For instance, a creditworthy individual has better chances of being given an affordable mortgage or auto loan or being charged a low interest rate that is less expensive in the long run. On the flip side, a person with a poor credit rating is likely to be barred from accessing any credit at all or get credit at a considerably higher rate.
Employment is also a factor that depends on credit scores. Of course some organizations have credit check during the hiring, thinking that the scores or report on credit means that the individual is a credible and responsible one. This may be a practice that is frowned at by most, but it is legal in most states, and may have bearing on a person when it comes to employment opportunities.
There are by now, people with credit scores who lack jobs or loans, but still have no option other than to face the reality of not being hired, denied loans, unable to rent an apartment or gain access to essential utilities. Housing companies and providers of utility bills may be interested in credit scores as a tool to determine whether or not a person would be able to pay their bills in time and avoid resultant.
Credit scores as the dark side
Although credit scores can be very helpful to the lenders and employers they can also be very stressful for the users. Most people regard credit scores as obscure and unexplainable personal attributes, and they dare not tweak them to their advantage.
This cycle puts people under a lot of financial stress, and to try to boost their credit rating, they engage in costly activities such as borrowing or paying their bills past due. It can also extend to identity theft or credit fraud, where a criminal uses other people’s information to open credit accounts.
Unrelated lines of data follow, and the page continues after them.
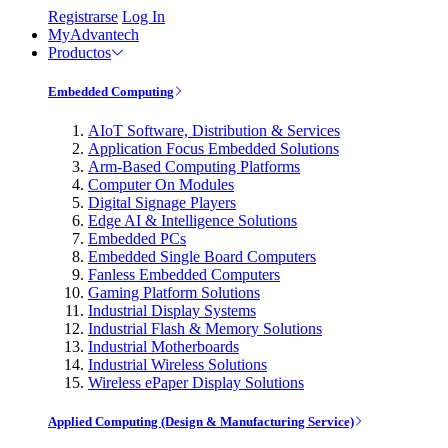
Registrarse
Log In
MyAdvantech
Productos
Embedded Computing
AIoT Software, Distribution & Services
Application Focus Embedded Solutions
Arm-Based Computing Platforms
Computer On Modules
Digital Signage Players
Edge AI & Intelligence Solutions
Embedded PCs
Embedded Single Board Computers
Fanless Embedded Computers
Gaming Platform Solutions
Industrial Display Systems
Industrial Flash & Memory Solutions
Industrial Motherboards
Industrial Wireless Solutions
Wireless ePaper Display Solutions
Applied Computing (Design & Manufacturing Service)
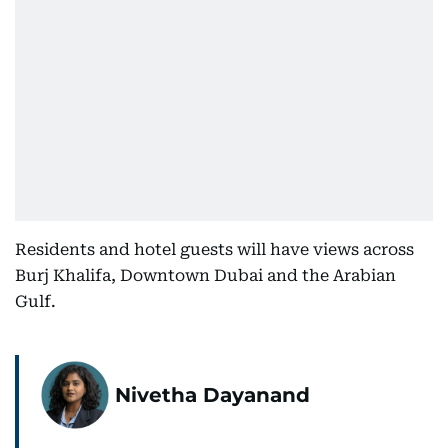
Residents and hotel guests will have views across
Burj Khalifa, Downtown Dubai and the Arabian
Gulf.
Nivetha Dayanand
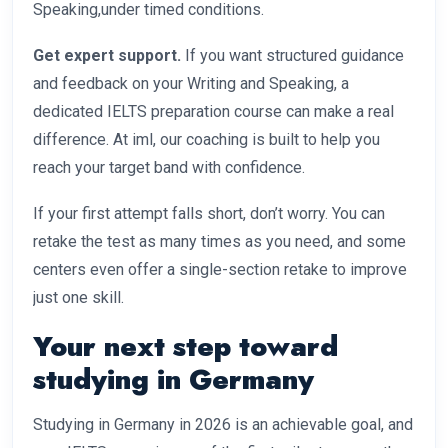
Speaking,under timed conditions.
Get expert support.
If you want structured guidance
and feedback on your Writing and Speaking, a
dedicated IELTS preparation course can make a real
difference. At iml, our coaching is built to help you
reach your target band with confidence.
If your first attempt falls short, don’t worry. You can
retake the test as many times as you need, and some
centers even offer a single-section retake to improve
just one skill.
Your next step toward
studying in Germany
Studying in Germany in 2026 is an achievable goal, and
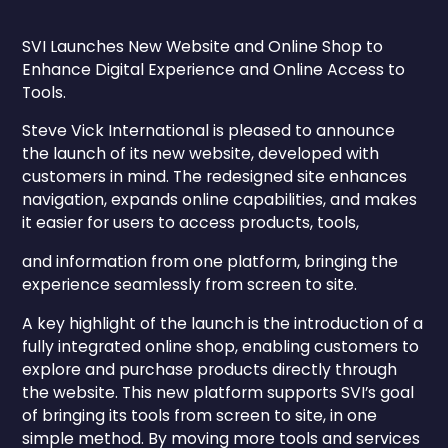
SVI Launches New Website and Online Shop to
Enhance Digital Experience and Online Access to
Tools.
Steve Vick International is pleased to announce
the launch of its new website, developed with
customers in mind. The redesigned site enhances
navigation, expands online capabilities, and makes
it easier for users to access products, tools,
and information from one platform, bringing the
experience seamlessly from screen to site.
A key highlight of the launch is the introduction of a
fully integrated online shop, enabling customers to
explore and purchase products directly through
the website. This new platform supports SVI’s goal
of bringing its tools from screen to site, in one
simple method. By moving more tools and services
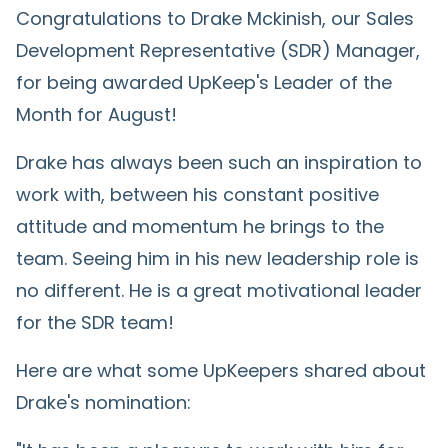
Congratulations to Drake Mckinish, our Sales
Development Representative (SDR) Manager,
for being awarded UpKeep's Leader of the
Month for August!
Drake has always been such an inspiration to
work with, between his constant positive
attitude and momentum he brings to the
team. Seeing him in his new leadership role is
no different. He is a great motivational leader
for the SDR team!
Here are what some UpKeepers shared about
Drake's nomination:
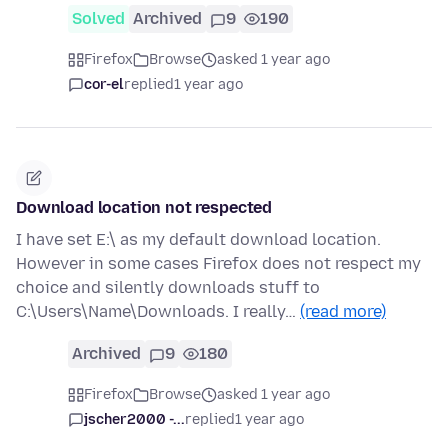
Solved
Archived
9
190
Firefox
Browse
asked 1 year ago
cor-el
replied
1 year ago
Download location not respected
I have set E:\ as my default download location.
However in some cases Firefox does not respect my
choice and silently downloads stuff to
C:\Users\Name\Downloads. I really…
(read more)
Archived
9
180
Firefox
Browse
asked 1 year ago
jscher2000 -...
replied
1 year ago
However, the application of credit scores in employment and housing gives a form of financial discrimination, whereby people in a given class (low income earners or those with bad credit scores) cannot work or rent houses, depending on the scores.
Ways You Can Change Your Credit Score
Even though credit scores are stressful, there are things you can do to ensure you & your credit rating is on the right track.
The first of the ten critical guidelines will be to always read your credit report thoroughly. You are allowed three free creditreports each year from each of the three major credit reporting agencies and you should check them often for errors or fraudulent information.
In the third position, be timely in your bill payments, at all times. One of the convenient features of this system is that payment history accounts for the largest part of credit scoring, hence it would be beneficial to keep a good payment record.
Do not use most of your credit limits. This means that you should ensure that the proportion of your spending does not exceed 30 percent of the total credit limit on all of your credit cards. Maxing out credit cards shows that you are overburdened and is likely to put you into a higher risk category.
Do not apply for new credit accounts and obtain new credit cards within a short period of time. Every time you request credit, a hard credit check is reported and it’s bad for your scores. It is advisable to open new account only when necessary.
Last but not least, one should keep some balance in credit types. A credit card, car loan, and a mortgage can all be beneficial to your credit score since they show that you have multiple credit accounts, which means you can manage the different types of credit.
Conclusion
Credit scores are an integral and a very sensitive part of our lives. Though they may appear complicated and sometimes intimidating, it is valuable to learn how they function, and maybe, take measures to keep that score high significantly influences our financial success. Overall, credit is full of significant opportunities that can help people improve their financial situation in the future if they take it into their hands and start repairing their credit today.